The Lord is not slow about his promise as some count slowness, but is forbearing toward you, not wishing that any should perish, but that all should reach repentance (2 Peter 3:9).
So, we can continue to fool around for the time being and repent when the time comes. Look at our students, they fool around; they play and they date. When the final examination comes, they begin to revise.
But in fact, we cannot! It takes time to build up habits and virtues. When our students start revision before the final examination, they have not yet built up good enough study habits to pass the test. Habits can't be built overnight. Similarly, when we take advantage of God, very soon, our hearts will be so hardened that we will not be able to repent. Our sins are no sins to us. We have grown into self-righteous people who don't need any God.

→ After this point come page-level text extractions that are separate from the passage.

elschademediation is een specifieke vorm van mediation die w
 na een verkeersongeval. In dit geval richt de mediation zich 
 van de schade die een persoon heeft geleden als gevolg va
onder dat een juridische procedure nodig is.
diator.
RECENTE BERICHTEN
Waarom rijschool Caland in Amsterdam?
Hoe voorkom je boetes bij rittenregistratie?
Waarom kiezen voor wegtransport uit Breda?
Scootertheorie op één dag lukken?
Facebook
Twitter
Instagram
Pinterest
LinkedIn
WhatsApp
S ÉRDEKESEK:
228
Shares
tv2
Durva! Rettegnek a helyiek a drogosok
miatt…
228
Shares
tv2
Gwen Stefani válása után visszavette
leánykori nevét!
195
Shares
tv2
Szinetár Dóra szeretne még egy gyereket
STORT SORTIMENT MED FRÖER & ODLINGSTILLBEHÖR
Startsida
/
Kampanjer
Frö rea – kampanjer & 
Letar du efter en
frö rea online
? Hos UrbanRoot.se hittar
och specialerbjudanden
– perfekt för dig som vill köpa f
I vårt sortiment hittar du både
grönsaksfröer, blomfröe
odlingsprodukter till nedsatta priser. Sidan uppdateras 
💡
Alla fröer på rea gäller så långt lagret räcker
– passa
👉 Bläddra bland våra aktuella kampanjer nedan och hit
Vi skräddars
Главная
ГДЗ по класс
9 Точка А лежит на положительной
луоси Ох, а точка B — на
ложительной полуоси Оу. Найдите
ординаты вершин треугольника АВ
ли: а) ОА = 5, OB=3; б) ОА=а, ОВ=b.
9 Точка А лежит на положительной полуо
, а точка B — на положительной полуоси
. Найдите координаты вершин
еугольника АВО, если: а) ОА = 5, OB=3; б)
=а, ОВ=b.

In a great house there are not only vessels of gold and silver but also of wood and earthenware, and some for noble use, some for ignoble.
If any one purifies himself from what is ignoble, then he will be a vessel for noble use, consecrated and useful to the master of the house, ready for any good work
(2 Timothy 2:20-21).
It takes time to purify our ignoble, sinful tendencies. It takes time to learn to love our neighbours as ourselves. It takes even longer time to know God and to love Him. Therefore, just as our students will surely fail their final examination if they fool around to enjoy their youthful age, we will surely fail on Judgment Day if we fool around and take advantage of God's forbearance. Like farmers, we will reap what we have sown. If you don't like the image of farmers, Paul's image of athletes is a vivid alternative.

My Advocate, lazy students we all are. Prod us on to run this life-long race. I pray that by the time we pass the finishing line, we may be awarded the laurel You have prepared for us. Amen.